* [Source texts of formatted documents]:
+--

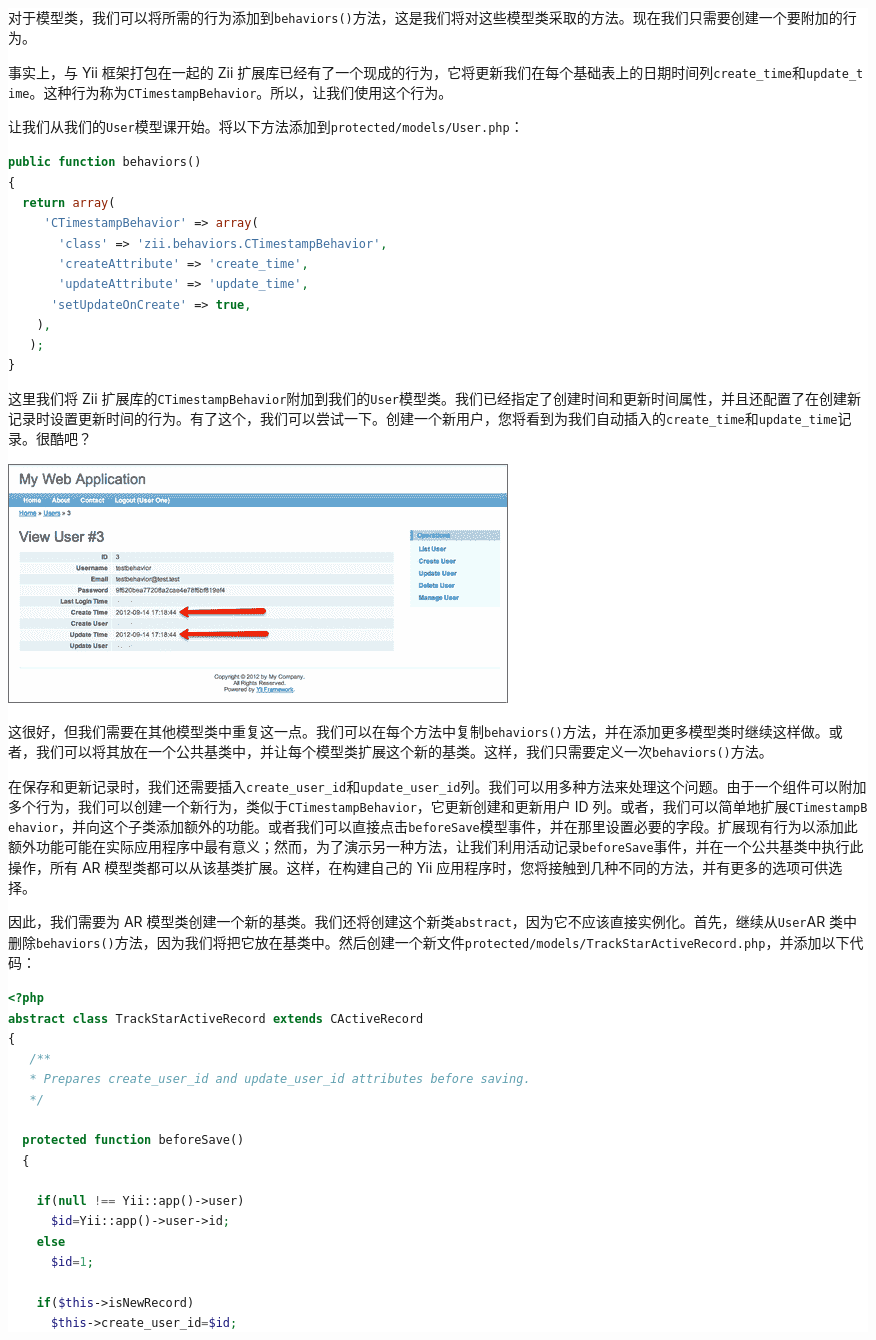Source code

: 对于模型类，我们可以将所需的行为添加到`behaviors()`方法，这是我们将对这些模型类采取的方法。现在我们只需要创建一个要附加的行为。

事实上，与 Yii 框架打包在一起的 Zii 扩展库已经有了一个现成的行为，它将更新我们在每个基础表上的日期时间列`create_time`和`update_time`。这种行为称为`CTimestampBehavior`。所以，让我们使用这个行为。

让我们从我们的`User`模型课开始。将以下方法添加到`protected/models/User.php`：

```php
public function behaviors() 
{
  return array(
     'CTimestampBehavior' => array(
       'class' => 'zii.behaviors.CTimestampBehavior',
       'createAttribute' => 'create_time',
       'updateAttribute' => 'update_time',
      'setUpdateOnCreate' => true,
    ),
   );
}
```

这里我们将 Zii 扩展库的`CTimestampBehavior`附加到我们的`User`模型类。我们已经指定了创建时间和更新时间属性，并且还配置了在创建新记录时设置更新时间的行为。有了这个，我们可以尝试一下。创建一个新用户，您将看到为我们自动插入的`create_time`和`update_time`记录。很酷吧？

![Component behavior](img/8727_06_07.jpg)

这很好，但我们需要在其他模型类中重复这一点。我们可以在每个方法中复制`behaviors()`方法，并在添加更多模型类时继续这样做。或者，我们可以将其放在一个公共基类中，并让每个模型类扩展这个新的基类。这样，我们只需要定义一次`behaviors()`方法。

在保存和更新记录时，我们还需要插入`create_user_id`和`update_user_id`列。我们可以用多种方法来处理这个问题。由于一个组件可以附加多个行为，我们可以创建一个新行为，类似于`CTimestampBehavior`，它更新创建和更新用户 ID 列。或者，我们可以简单地扩展`CTimestampBehavior`，并向这个子类添加额外的功能。或者我们可以直接点击`beforeSave`模型事件，并在那里设置必要的字段。扩展现有行为以添加此额外功能可能在实际应用程序中最有意义；然而，为了演示另一种方法，让我们利用活动记录`beforeSave`事件，并在一个公共基类中执行此操作，所有 AR 模型类都可以从该基类扩展。这样，在构建自己的 Yii 应用程序时，您将接触到几种不同的方法，并有更多的选项可供选择。

因此，我们需要为 AR 模型类创建一个新的基类。我们还将创建这个新类`abstract`，因为它不应该直接实例化。首先，继续从`User`AR 类中删除`behaviors()`方法，因为我们将把它放在基类中。然后创建一个新文件`protected/models/TrackStarActiveRecord.php`，并添加以下代码：

```php
<?php
abstract class TrackStarActiveRecord extends CActiveRecord
{
   /**
   * Prepares create_user_id and update_user_id attributes before saving.
   */

  protected function beforeSave()
  {

    if(null !== Yii::app()->user)
      $id=Yii::app()->user->id;
    else
      $id=1;

    if($this->isNewRecord)
      $this->create_user_id=$id;

```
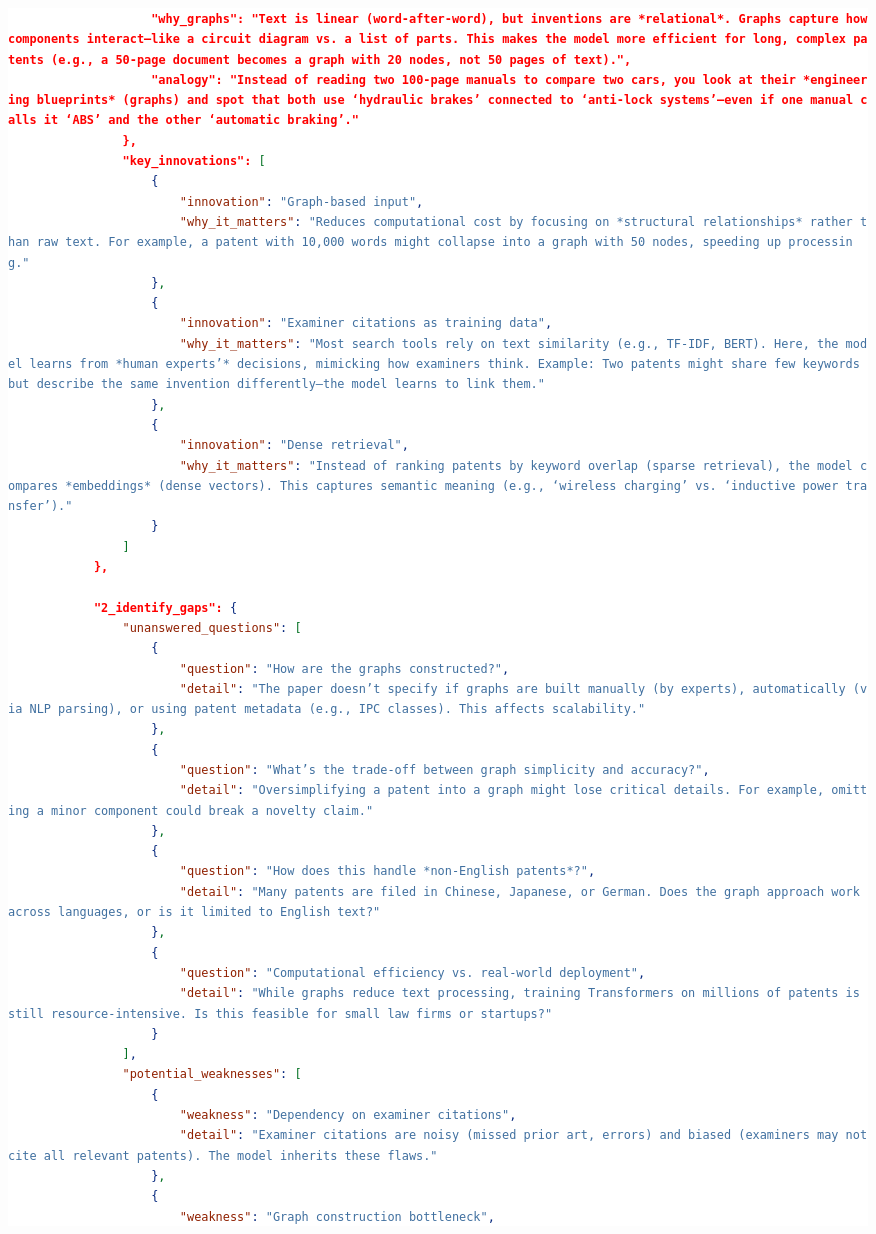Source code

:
 ```json
                    "why_graphs": "Text is linear (word-after-word), but inventions are *relational*. Graphs capture how components interact—like a circuit diagram vs. a list of parts. This makes the model more efficient for long, complex patents (e.g., a 50-page document becomes a graph with 20 nodes, not 50 pages of text).",
                    "analogy": "Instead of reading two 100-page manuals to compare two cars, you look at their *engineering blueprints* (graphs) and spot that both use ‘hydraulic brakes’ connected to ‘anti-lock systems’—even if one manual calls it ‘ABS’ and the other ‘automatic braking’."
                },
                "key_innovations": [
                    {
                        "innovation": "Graph-based input",
                        "why_it_matters": "Reduces computational cost by focusing on *structural relationships* rather than raw text. For example, a patent with 10,000 words might collapse into a graph with 50 nodes, speeding up processing."
                    },
                    {
                        "innovation": "Examiner citations as training data",
                        "why_it_matters": "Most search tools rely on text similarity (e.g., TF-IDF, BERT). Here, the model learns from *human experts’* decisions, mimicking how examiners think. Example: Two patents might share few keywords but describe the same invention differently—the model learns to link them."
                    },
                    {
                        "innovation": "Dense retrieval",
                        "why_it_matters": "Instead of ranking patents by keyword overlap (sparse retrieval), the model compares *embeddings* (dense vectors). This captures semantic meaning (e.g., ‘wireless charging’ vs. ‘inductive power transfer’)."
                    }
                ]
            },

            "2_identify_gaps": {
                "unanswered_questions": [
                    {
                        "question": "How are the graphs constructed?",
                        "detail": "The paper doesn’t specify if graphs are built manually (by experts), automatically (via NLP parsing), or using patent metadata (e.g., IPC classes). This affects scalability."
                    },
                    {
                        "question": "What’s the trade-off between graph simplicity and accuracy?",
                        "detail": "Oversimplifying a patent into a graph might lose critical details. For example, omitting a minor component could break a novelty claim."
                    },
                    {
                        "question": "How does this handle *non-English patents*?",
                        "detail": "Many patents are filed in Chinese, Japanese, or German. Does the graph approach work across languages, or is it limited to English text?"
                    },
                    {
                        "question": "Computational efficiency vs. real-world deployment",
                        "detail": "While graphs reduce text processing, training Transformers on millions of patents is still resource-intensive. Is this feasible for small law firms or startups?"
                    }
                ],
                "potential_weaknesses": [
                    {
                        "weakness": "Dependency on examiner citations",
                        "detail": "Examiner citations are noisy (missed prior art, errors) and biased (examiners may not cite all relevant patents). The model inherits these flaws."
                    },
                    {
                        "weakness": "Graph construction bottleneck",
```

+--

* [PROBLEM TO SOLVE]:
Out of the entries, pull every line that mentions "experts".

* [RESPONSE FOR THIS EXERCISE]:
                        "why_it_matters": "Most search tools rely on text similarity (e.g., TF-IDF, BERT). Here, the model learns from *human experts’* decisions, mimicking how examiners think. Example: Two patents might share few keywords but describe the same invention differently—the model learns to link them."
                        "detail": "The paper doesn’t specify if graphs are built manually (by experts), automatically (via NLP parsing), or using patent metadata (e.g., IPC classes). This affects scalability."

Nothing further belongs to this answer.